Sulfur resistance and activity of Pd-Ni bimetallic catalysts for Styrene Hydrogenation

CAROLINA BETTI; JUAN M. BADANO; M. JULIANA MACCARRONE; CECILIA R. LEDERHOS; NICOLÁS CARRARA; MARIANA BUSTO; CARLOS VERA; M. QUIROGA

Conferencia; 16th International Congress on Catalysis (ICC 16); 2016

Pyrolisis gasoline (PYGAS) is an intermediate boiling product of naphtha steam cracking with a high octane number and high aromatic/unsaturated contents. PYGAS must be purified in order to minimize the concentration of diolefins, responsible for the formation of gums. The widespread method of purification is the selective hydrogenation of vinyllic bonds, keeping the aromatic rings unaltered. These streams can have up to 1000 ppm of sulfur compounds. Among these compounds thiophenes are the most common ones and they are the main cause of the activity loss of metal catalysts in several refinery processes.

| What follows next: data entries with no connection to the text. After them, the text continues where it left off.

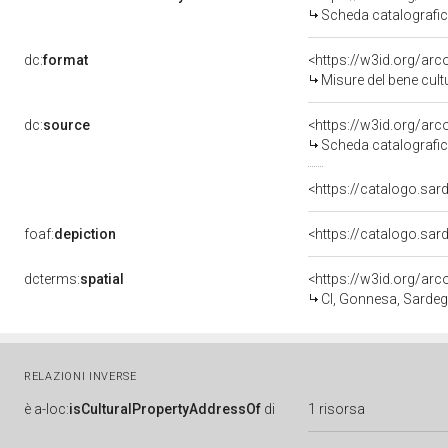
Scheda catalografi
dc:
format
<https://w3id.org/a
Misure del bene cul
dc:
source
<https://w3id.org/
Scheda catalografi
<https://catalogo.sar
foaf:
depiction
dcterms:
spatial
<https://w3id.org/
CI, Gonnesa, Sarde
RELAZIONI INVERSE
è
a-loc:
isCulturalPropertyAddressOf
di
1 risorsa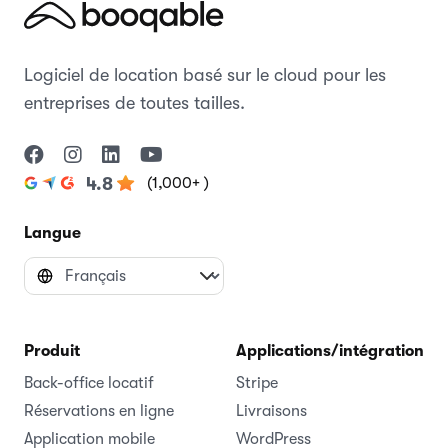
Logiciel de location basé sur le cloud pour les
entreprises de toutes tailles.
(1,000+ )
4.8
Langue
Produit
Applications/intégrations
Back-office locatif
Stripe
Réservations en ligne
Livraisons
Application mobile
WordPress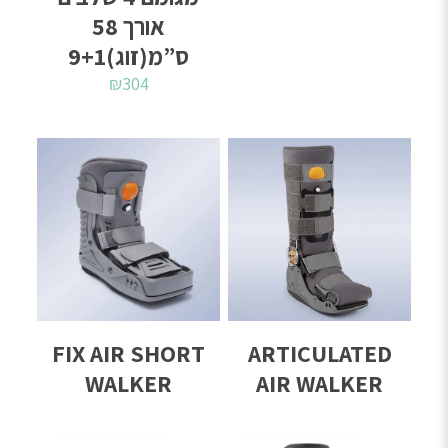
אורך 58
ס”מ(זוג)9+1
₪
304
FIX AIR SHORT
ARTICULATED
WALKER
AIR WALKER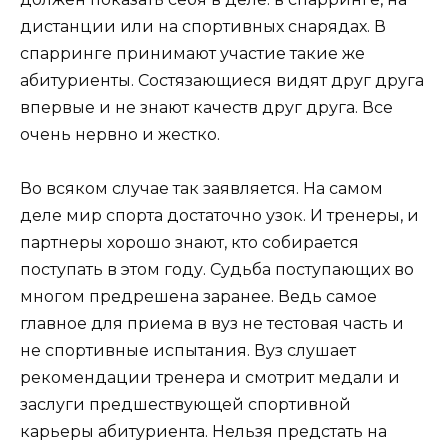
дистанции или на спортивных снарядах. В
спарринге принимают участие такие же
абитуриенты. Состязающиеся видят друг друга
впервые и не знают качеств друг друга. Все
очень нервно и жестко.
Во всяком случае так заявляется. На самом
деле мир спорта достаточно узок. И тренеры, и
партнеры хорошо знают, кто собирается
поступать в этом году. Судьба поступающих во
многом предрешена заранее. Ведь самое
главное для приема в вуз не тестовая часть и
не спортивные испытания. Вуз слушает
рекомендации тренера и смотрит медали и
заслуги предшествующей спортивной
карьеры абитуриента. Нельзя предстать на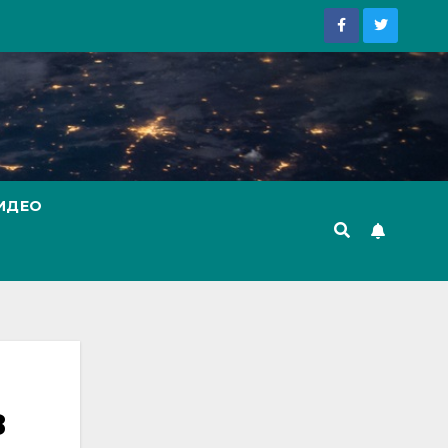
ИДЕО
в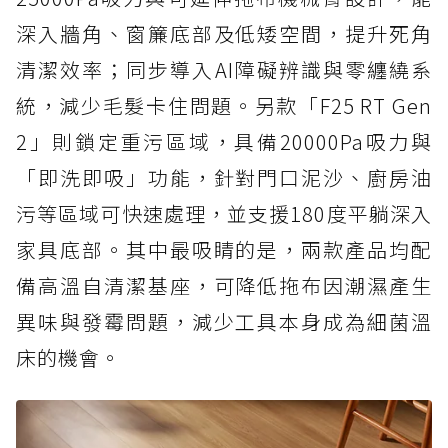
深入牆角、窗簾底部及低矮空間，提升死角
清潔效率；同步導入AI障礙辨識與零纏繞系
統，減少毛髮卡住問題。另款「F25 RT Gen
2」則鎖定重污區域，具備20000Pa吸力與
「即洗即吸」功能，針對門口泥沙、廚房油
污等區域可快速處理，並支援180度平躺深入
家具底部。其中最吸睛的是，兩款產品均配
備高溫自清潔基座，可降低拖布因潮濕產生
異味與發霉問題，減少工具本身成為細菌溫
床的機會。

The objective of this work is to evaluate the activity and sulfur resistance of bimetallic Pd-Ni catalysts during the partial hydrogenation of styren.Bimetallic PdNiN and NiNPd catalysts were the most active during the poison-free selective hydrogenation of styrene. A higher concentration of Pdδ- species would be responsible for the higher activity of these catalysts. The PdNiCl and NiClPd catalysts had the highest values of the superficial Cl/Pd atomic ratio and were also the most sulfur resistant. Pd oxychlorinated species (Pdδ+) probably prevented the adsorption of thiophene both by a steric hindrance effect (big size of oxychlorinated species) and an electronic one (high electronegativity of Cl). The NiClPd catalyst was more sulfur resistant than the PdNiCl one. This is likely due to a higher amount of exposed Pdδ+ species and the absence of Ni0 on NiClPd. Both effects would promote a weak adsorption of thiophene and an increase of the concentration of the most active sites.